掲載本文 ->
【トランプに握られた日本人の胃袋】#13

 米国から輸入される不気味な食品は、なにもホルモン漬けの牛肉だけではない。肯定論、反対論いろいろある遺伝子組み換え(GM)作物もけっこう怖い。

 そもそも作物の遺伝子を換える必要性はどこにあったのだろうか。

 本来、私たちが食べている作物は何千年もかかって品種改良をしてきた。たとえば、イネの野生種は小さな種をつけた雑草のような植物だったのを、人間が1万年以上かけて改良したのだ。ところが、1970年代になって遺伝子を組み換える技術が実用化されたことからこの流れが変わった。植物も動物と同じで、細胞の中にある遺伝子がその生物の形や性質を決める。つまり、遺伝子を換えれば植物を思い通りに変えられるというわけだ。

 96年、この技術を使って、あらゆる雑草を枯らしてしまうラウンドアップという除草剤に耐性のある大豆とトウモロコシが作られた。

 ラウンドアップは、雑草だけでなく穀物も枯らしてしまう強力な除草剤だ。まるでベトナム戦争で使われた枯れ葉剤のようなものだが、製造したのが枯れ葉剤を作っていた企業である。だが、穀物までが枯れてしまったら元も子もない。そこで、遺伝子を組み換えることでラウンドアップに耐性のある穀物を作った。そしてこの穀物のタネと劇薬の農薬をセットで売ったのである。

 同時期に、害虫が作物をかじると死んでしまうように遺伝子を組み換えたタネも販売された。害虫が感染して死んでしまう細菌の遺伝子をトウモロコシに組み込み、穀物が自ら殺虫成分を作るようにしたのだ。

課題一覧 ->
[1] 遺伝子組み換え作物についての本文に名前が出てくる作物をすべて挙げよ。
[2] 遺伝子組み換え作物についての本文と次の(a)〜(c)が合っているかどうかを、それぞれ「はい」か「いいえ」で答え、根拠となる本文の語句をそのまま引用せよ。(a) 遺伝子を組み換える技術は1970年代に実用化された。(b) ラウンドアップは雑草だけを枯らし、穀物は枯らさない。(c) 殺虫成分を自ら作るように遺伝子を組み換えられた作物は大豆である。
[3] 遺伝子組み換え作物についての本文を、最後の文の後から先へ書き進めてください。
ここに載せた資料は本文の内容とは関係がない。

提供資料 ->
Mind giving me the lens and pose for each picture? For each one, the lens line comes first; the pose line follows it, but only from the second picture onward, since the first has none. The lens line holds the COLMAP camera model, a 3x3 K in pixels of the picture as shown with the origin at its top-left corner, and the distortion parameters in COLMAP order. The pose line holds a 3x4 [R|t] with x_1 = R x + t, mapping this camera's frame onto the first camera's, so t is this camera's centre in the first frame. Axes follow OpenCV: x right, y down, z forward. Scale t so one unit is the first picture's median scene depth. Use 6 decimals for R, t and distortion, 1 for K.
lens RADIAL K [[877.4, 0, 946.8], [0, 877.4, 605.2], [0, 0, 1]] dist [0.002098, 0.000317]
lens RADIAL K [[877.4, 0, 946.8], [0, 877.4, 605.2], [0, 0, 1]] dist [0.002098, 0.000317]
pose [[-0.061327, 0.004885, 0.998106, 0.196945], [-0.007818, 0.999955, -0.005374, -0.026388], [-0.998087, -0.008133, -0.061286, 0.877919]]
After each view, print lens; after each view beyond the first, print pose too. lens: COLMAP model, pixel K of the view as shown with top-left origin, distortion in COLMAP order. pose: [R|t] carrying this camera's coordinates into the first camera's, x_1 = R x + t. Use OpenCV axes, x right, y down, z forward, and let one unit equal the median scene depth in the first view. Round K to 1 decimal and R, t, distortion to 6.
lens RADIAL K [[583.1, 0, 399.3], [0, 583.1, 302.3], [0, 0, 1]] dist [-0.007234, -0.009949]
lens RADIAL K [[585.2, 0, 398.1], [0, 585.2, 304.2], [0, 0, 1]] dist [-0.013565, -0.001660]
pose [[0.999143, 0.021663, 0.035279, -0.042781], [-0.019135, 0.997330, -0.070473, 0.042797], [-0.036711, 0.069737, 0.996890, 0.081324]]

課題別の解答 ->
[1] イネ、大豆、トウモロコシ

[2]
(a) はい。「1970年代になって遺伝子を組み換える技術が実用化された」
(b) いいえ。「雑草だけでなく穀物も枯らしてしまう強力な除草剤だ」
(c) いいえ。「害虫が感染して死んでしまう細菌の遺伝子をトウモロコシに組み込み」

[3]
 現在この2種類が遺伝子組み換え作物の主流になっている。

 農作物を育てた経験のある方なら分かるだろうが、一番厄介で手間がかかるのが害虫や雑草の駆除だ。放っておくと作物が育たなくなる。それが米国のように広大な農地となると、生半可ではない。その点、飛行機から劇薬をまいて雑草だけを全部枯らし、害虫が農作物をかじったらコロッと死んでくれたら、こんな楽なことはない。というわけで、またたく間に拡大していった。

 しかし、猛毒の除草剤を大量にまいたら、それに耐えたトウモロコシや大豆に残留する。当然これを食べれば人間の体に入る。念のためにいうが、この残留農薬は洗っても落ちない。また、昆虫が食べたら死ぬような穀物を、人間が食べて大丈夫だろうかという素朴な疑問も湧く。そんなGM作物が日本に大量に入っていて、さらに拡大しようとしている。「不気味」だけでは済まない問題になっている。